Many may see this as an example of the power and ultimate success of the open source movement, but there’s a problem. A really big one. Eclipse is a horrible mess.
Over the years Eclipse’s open approach to development has meant a rapid increase in support for various languages, platforms, application servers, databases, version control systems etc. All of which make sense for an IDE, but the problem is many (most) are not developed by one party. Eclipse has a flexible plugin system which allows any developer to create components for the Eclipse platform leading to a market for plugins with hundreds of components available.
This sounds awesome, but unfortunately it just doesn’t work. Eclipse is riddled with problems, bugs, crashes and woefully slow performance resulting in such a serious impact to productivity that people are starting to leave the platform. And leave in droves.
The previous release of eclipse (Indigo) was released in June 2011 and according to Eclipse’s own website records 2,879,117 downloads (at the time of writing). The next release (Juno) was released in June 2012 and in almost the same period of time has recorded 1,119,678 downloads. This represents an attrition of 1,759,439, or over 60% of their former glory. No doubt there is some “apples and oranges” in these numbers but the trend is clear. Eclipse is flailing.
Of course general support for Java as a programming language and development platform has waned in recent years, especially in the valley, but Google’s decision to adopt Java for its Android platform coupled with the ever stoic enterprise community means that Java is still the one of the most widely used programming languages in the world.

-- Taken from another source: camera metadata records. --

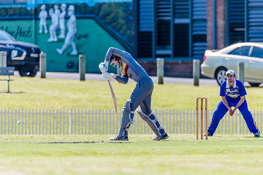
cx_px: 131
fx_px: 4465
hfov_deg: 3.4
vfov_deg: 2.3
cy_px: 88
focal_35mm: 611
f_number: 6.3
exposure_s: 1/2000
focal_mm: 600
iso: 640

So why has Eclipse’s stranglehold on the IDE space weakened? Everyone in the community contributes to the project and we get a much more robust, extensive platform right? Well it turns out Aristotle was right. The whole is greater. Eclipse has suffered the “death from a thousand cuts” syndrome. Too many cooks.
After much frustration, pain and borderline psychosis I finally ditched Eclipse and entered the growing Intellij fold, and what a change it has been.

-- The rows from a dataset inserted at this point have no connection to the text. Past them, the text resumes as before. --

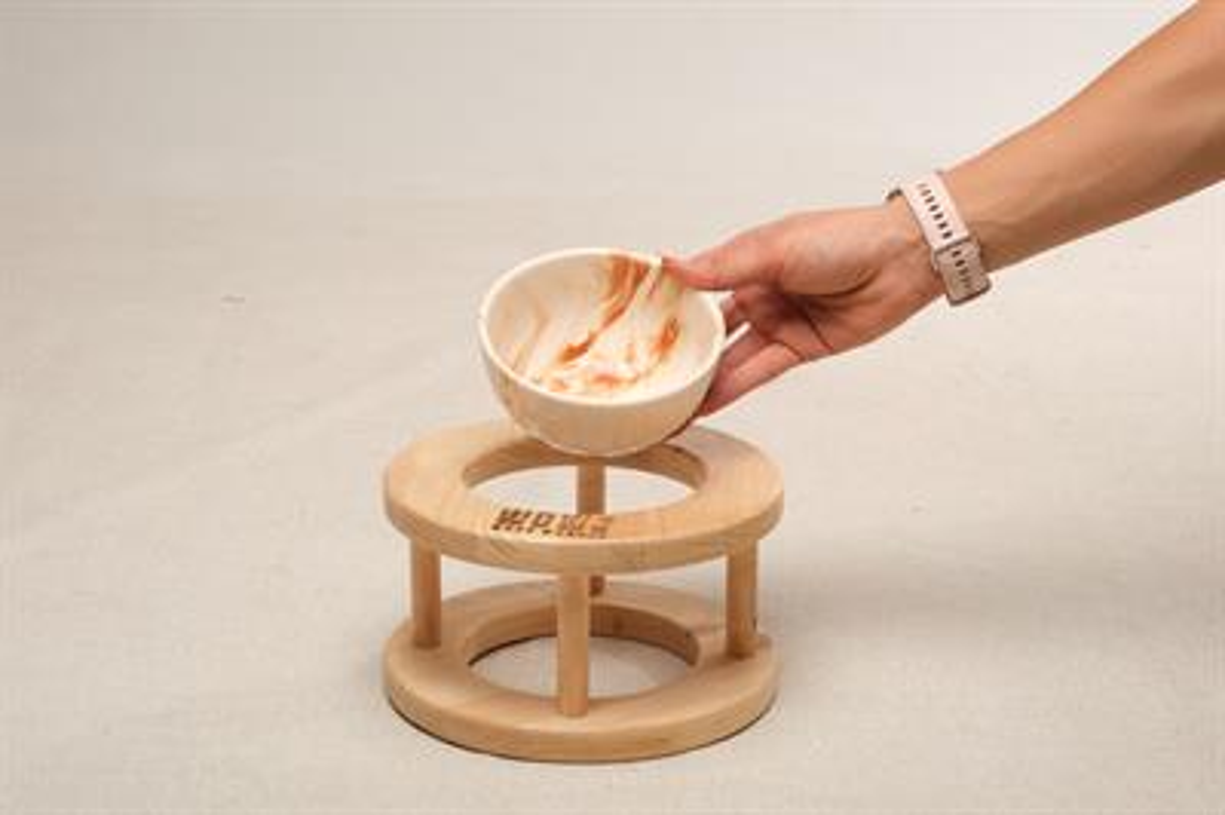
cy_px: 408
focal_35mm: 80
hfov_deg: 25.4
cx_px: 612
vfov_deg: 17.0
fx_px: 2720
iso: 320
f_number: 18
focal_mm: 53.3
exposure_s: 1/160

Intellij is developed by Czech company JetBrains and in many ways represents a winding back of the clock to the Borland days. They are a single company developing a complete product suite. Intellij does have a plugin system like Eclipse but most of the common use cases are satisfied by plugins built by JetBrains. This means there is a real company, with real people and real support behind the product. The result is a product that almost cannot be compared to the monolithic, “Quasimodo-esque” bundle of joy that is Eclipse.
So what, open source doesn’t work? No, I love open source and everything for which it stands. Many ideas may never have seen the light of day if it weren’t for open source projects and the people behind them. This is really an issue of focus. Eclipse has simply fallen off the wagon of simplicity and focus. It’s all things to all people, but we all know this just doesn’t work.
Enlisting the support of the “open source community” can be a powerful and game changing strategy, but without a rigid discipline of focus and purpose it can hinder more than it helps.
Back in Borland’s heyday the top of the line JBuilder Enterprise would run you a cool $10K, but now the full version of Intellij’s IDEA system will set an individual developer back $199. This is a pretty difficult case to argue against as for many devs in the valley this represents about an hour’s work.